----- SEITENAUSZUG

Muse live in Berlin: Zwischen Nostalgie und Kitsch


Wir haben unsere Autorin, einen ehemaligen und derzeit schwer enttäuschten Muse-Fan, zum Konzert in Berlin geschickt.

Mein erster Kontakt mit Muse war eine Verkettung von Zufällen: Ich hatte mich aus mir nicht mehr ersichtlichen Gründen im Alter von 13 oder 14 Jahren für die Theatergruppe meiner Schule eingeschrieben und saß dort jeden Freitagnachmittag fest – ausgerechnet am Freitag. Einer dieser Freitage hat jedoch meinen Musikgeschmack geprägt. Eines der cool kids aus der Oberstufe hatte eine Single mitgebracht: „Time Is Running Out“ von dieser britischen Band namens Muse. Da war es dann um mich geschehen.

Kurz darauf stand ich im örtlichen Musikgeschäft und kramte in der Sparte „M“ nach ABSOLUTION. Zu meiner Entzückung stellte ich fest, dass es da noch zwei andere Alben zu entdecken gab – denn nein, ich war nicht vorher auf die Idee gekommen, im Internet nachzusehen. Damals war der Plattenladen der Hüter aller wichtigen Informationen und der Typ an der Kasse der wichtigste Ansprechpartner.

----------

ÜBUNGSAUFGABEN:
1. Zitieren Sie aus dem Artikel über Muse die Passage, die mit „Mein erster Kontakt“ beginnt und mit „um mich geschehen.“ endet.
2. Welche Single brachte laut dem Artikel über Muse eines der cool kids aus der Oberstufe mit?

----- EINGABEDATEN

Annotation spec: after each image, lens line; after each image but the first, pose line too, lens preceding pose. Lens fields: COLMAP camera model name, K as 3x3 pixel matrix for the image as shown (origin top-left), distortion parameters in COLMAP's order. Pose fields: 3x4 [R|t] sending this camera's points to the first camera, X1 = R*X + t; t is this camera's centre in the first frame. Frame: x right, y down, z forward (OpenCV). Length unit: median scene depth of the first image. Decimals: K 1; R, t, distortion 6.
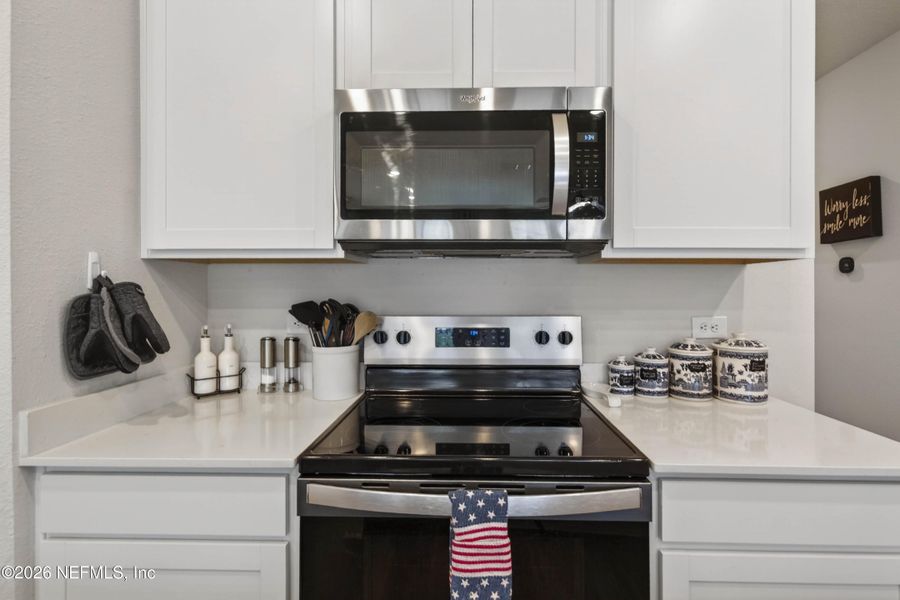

----------

GELÖSTE AUFGABEN:
1.
Mein erster Kontakt mit Muse war eine Verkettung von Zufällen: Ich hatte mich aus mir nicht mehr ersichtlichen Gründen im Alter von 13 oder 14 Jahren für die Theatergruppe meiner Schule eingeschrieben und saß dort jeden Freitagnachmittag fest – ausgerechnet am Freitag. Einer dieser Freitage hat jedoch meinen Musikgeschmack geprägt. Eines der cool kids aus der Oberstufe hatte eine Single mitgebracht: „Time Is Running Out“ von dieser britischen Band namens Muse. Da war es dann um mich geschehen.

2. „Time Is Running Out“ von Muse.